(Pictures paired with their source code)
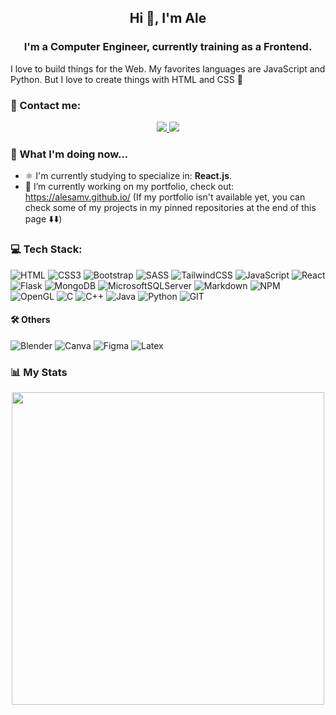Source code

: <h2 align="center"> Hi 👋, I'm Ale </h2>

<h3 align="center"> I'm a Computer Engineer, currently training as a Frontend. </h3>
 
I love to build things for the Web. My favorites languages are JavaScript and Python. But I love to create things with HTML and CSS 💖

### 📩 Contact me: 
<div align="center">
    <a href="https://www.linkedin.com/in/alesamv" target="_blank">
        <img src="https://img.shields.io/badge/LinkedIn-%23181818?logo=linkedin&style=for-the-badge"/>
    </a>
    <a href="mailto:alesamv@gmail.com" target="_blank">
        <img src="https://img.shields.io/badge/Gmail-D14836?style=for-the-badge&logo=gmail&logoColor=white"/>
    </a>
</div>

### 🌱 What I'm doing now...
- ⚛️ I'm currently studying to specialize in: **React.js**.
- 🔨 I’m currently working on my portfolio, check out: https://alesamv.github.io/
(If my portfolio isn't available yet, you can check some of my projects in my pinned repositories at the end of this page ⬇️⬇️)

### 💻 Tech Stack:
![HTML](https://img.shields.io/badge/HTML5-E34F26?style=for-the-badge&logo=html5&logoColor=white)
![CSS3](https://img.shields.io/badge/CSS3-1572B6?style=for-the-badge&logo=css3&logoColor=white)
![Bootstrap](https://img.shields.io/badge/Bootstrap-563D7C?style=for-the-badge&logo=bootstrap&logoColor=white)
![SASS](https://img.shields.io/badge/Sass-CC6699?style=for-the-badge&logo=sass&logoColor=white)
![TailwindCSS](https://img.shields.io/badge/tailwindcss-%2338B2AC.svg?style=for-the-badge&logo=tailwind-css&logoColor=white)
![JavaScript](https://img.shields.io/badge/JavaScript-323330?style=for-the-badge&logo=javascript&logoColor=F7DF1E)
![React](https://img.shields.io/badge/React-20232A?style=for-the-badge&logo=react&logoColor=61DAFB)
![Flask](https://img.shields.io/badge/Flask-000000?style=for-the-badge&logo=flask&logoColor=white)
![MongoDB](https://img.shields.io/badge/MongoDB-4EA94B?style=for-the-badge&logo=mongodb&logoColor=white)
![MicrosoftSQLServer](https://img.shields.io/badge/Microsoft%20SQL%20Sever-CC2927?style=for-the-badge&logo=microsoft%20sql%20server&logoColor=white)
![Markdown](https://img.shields.io/badge/Markdown-000000?style=for-the-badge&logo=markdown&logoColor=white)
![NPM](https://img.shields.io/badge/npm-CB3837?style=for-the-badge&logo=npm&logoColor=white)
![OpenGL](https://img.shields.io/badge/OpenGL-FFFFFF?style=for-the-badge&logo=opengl)
![C](https://img.shields.io/badge/C-00599C?style=for-the-badge&logo=c&logoColor=white)
![C++](https://img.shields.io/badge/C%2B%2B-00599C?style=for-the-badge&logo=c%2B%2B&logoColor=white)
![Java](https://img.shields.io/badge/Java-ED8B00?style=for-the-badge&logo=java&logoColor=white)
![Python](https://img.shields.io/badge/Python-FFD43B?style=for-the-badge&logo=python&logoColor=darkgreen)
![GIT](https://img.shields.io/badge/Git-F05032?style=for-the-badge&logo=git&logoColor=white)

 
 #### 🛠 Others
 ![Blender](https://img.shields.io/badge/blender-%23F5792A.svg?style=for-the-badge&logo=blender&logoColor=white)
 ![Canva](https://img.shields.io/badge/Canva-%2300C4CC.svg?&style=for-the-badge&logo=Canva&logoColor=white)
 ![Figma](https://img.shields.io/badge/figma-%23F24E1E.svg?style=for-the-badge&logo=figma&logoColor=white)
 ![Latex](https://img.shields.io/badge/LaTeX-47A141?style=for-the-badge&logo=LaTeX&logoColor=white)
 
 ### 📊 My Stats

<div align="center">
    <img width='500' src="https://github-readme-stats.vercel.app/api?username=alesamv&include_all_commits=true&count_private=true&show_icons=true&theme=dracula" />
</div>


<!--
 ![GitHub stats](https://github-readme-stats.vercel.app/api?username=alesamv&count_private=true&show_icons=true&theme=dracula)
  <img width='350' src="https://github-readme-stats.vercel.app/api/top-langs/?username=alesamv" />
<img width='500' src="https://github-readme-streak-stats.herokuapp.com/?user=alesamv" />
<img width='500' src="https://activity-graph.herokuapp.com/graph?username=alesamv" />

**alesamv/alesamv** is a ✨ _special_ ✨ repository because its `README.md` (this file) appears on your GitHub profile.

Here are some ideas to get you started:
- 🙋‍♀️ I'm Alejandra Monroy, Computer Engineer from Mexico City. Currently training as Frontend Developer. 
- 🔭 I’m currently working on ...
- 🌱 I’m currently learning ...
- 👯 I’m looking to collaborate on ...
- 🤔 I’m looking for help with ...
- 💬 Ask me about ...
- 📫 How to reach me: ...
- 😄 Pronouns: ...
- ⚡ Fun fact: ...

# 💫 About Me:
⚛️ I’m currently studying to specialize in: React.js.<br>🔨 I’m currently working on my portfolio, check out: https://alesamv.github.io/ (If my portfolio isn't available yet, you can check some of my projects in my pinned repositories at the end of this page ⬇️⬇️)<br>


## 🌐 Socials:
[![LinkedIn](https://img.shields.io/badge/LinkedIn-%230077B5.svg?logo=linkedin&logoColor=white)](https://linkedin.com/in/@alesamv) 

# 💻 Tech Stack:
![C](https://img.shields.io/badge/c-%2300599C.svg?style=for-the-badge&logo=c&logoColor=white) ![C#](https://img.shields.io/badge/c%23-%23239120.svg?style=for-the-badge&logo=c-sharp&logoColor=white) ![C++](https://img.shields.io/badge/c++-%2300599C.svg?style=for-the-badge&logo=c%2B%2B&logoColor=white) ![CSS3](https://img.shields.io/badge/css3-%231572B6.svg?style=for-the-badge&logo=css3&logoColor=white) ![HTML5](https://img.shields.io/badge/html5-%23E34F26.svg?style=for-the-badge&logo=html5&logoColor=white) ![Java](https://img.shields.io/badge/java-%23ED8B00.svg?style=for-the-badge&logo=java&logoColor=white) ![JavaScript](https://img.shields.io/badge/javascript-%23323330.svg?style=for-the-badge&logo=javascript&logoColor=%23F7DF1E) ![LaTeX](https://img.shields.io/badge/latex-%23008080.svg?style=for-the-badge&logo=latex&logoColor=white) ![Markdown](https://img.shields.io/badge/markdown-%23000000.svg?style=for-the-badge&logo=markdown&logoColor=white) ![Python](https://img.shields.io/badge/python-3670A0?style=for-the-badge&logo=python&logoColor=ffdd54) ![Anaconda](https://img.shields.io/badge/Anaconda-%2344A833.svg?style=for-the-badge&logo=anaconda&logoColor=white) ![Bootstrap](https://img.shields.io/badge/bootstrap-%23563D7C.svg?style=for-the-badge&logo=bootstrap&logoColor=white) ![Flask](https://img.shields.io/badge/flask-%23000.svg?style=for-the-badge&logo=flask&logoColor=white) ![NPM](https://img.shields.io/badge/NPM-%23000000.svg?style=for-the-badge&logo=npm&logoColor=white) ![OpenCV](https://img.shields.io/badge/opencv-%23white.svg?style=for-the-badge&logo=opencv&logoColor=white) ![React](https://img.shields.io/badge/react-%2320232a.svg?style=for-the-badge&logo=react&logoColor=%2361DAFB) ![SASS](https://img.shields.io/badge/SASS-hotpink.svg?style=for-the-badge&logo=SASS&logoColor=white) ![TailwindCSS](https://img.shields.io/badge/tailwindcss-%2338B2AC.svg?style=for-the-badge&logo=tailwind-css&logoColor=white) ![MicrosoftSQLServer](https://img.shields.io/badge/Microsoft%20SQL%20Sever-CC2927?style=for-the-badge&logo=microsoft%20sql%20server&logoColor=white) ![Canva](https://img.shields.io/badge/Canva-%2300C4CC.svg?style=for-the-badge&logo=Canva&logoColor=white) 	![Figma](https://img.shields.io/badge/figma-%23F24E1E.svg?style=for-the-badge&logo=figma&logoColor=white)
# 📊 GitHub Stats:
![](https://github-readme-stats.vercel.app/api?username=alesamv&theme=dark&hide_border=false&include_all_commits=true&count_private=true)<br/>
![](https://github-readme-streak-stats.herokuapp.com/?user=alesamv&theme=dark&hide_border=false)<br/>
![](https://github-readme-stats.vercel.app/api/top-langs/?username=alesamv&theme=dark&hide_border=false&include_all_commits=true&count_private=true&layout=compact)

-->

■ **ASSIGNMENT**
Tally the lines of the records above that contain the string "streak", treating uppercase and lowercase as different, and give only the number.

■ **THE COMPLETED TASK**
2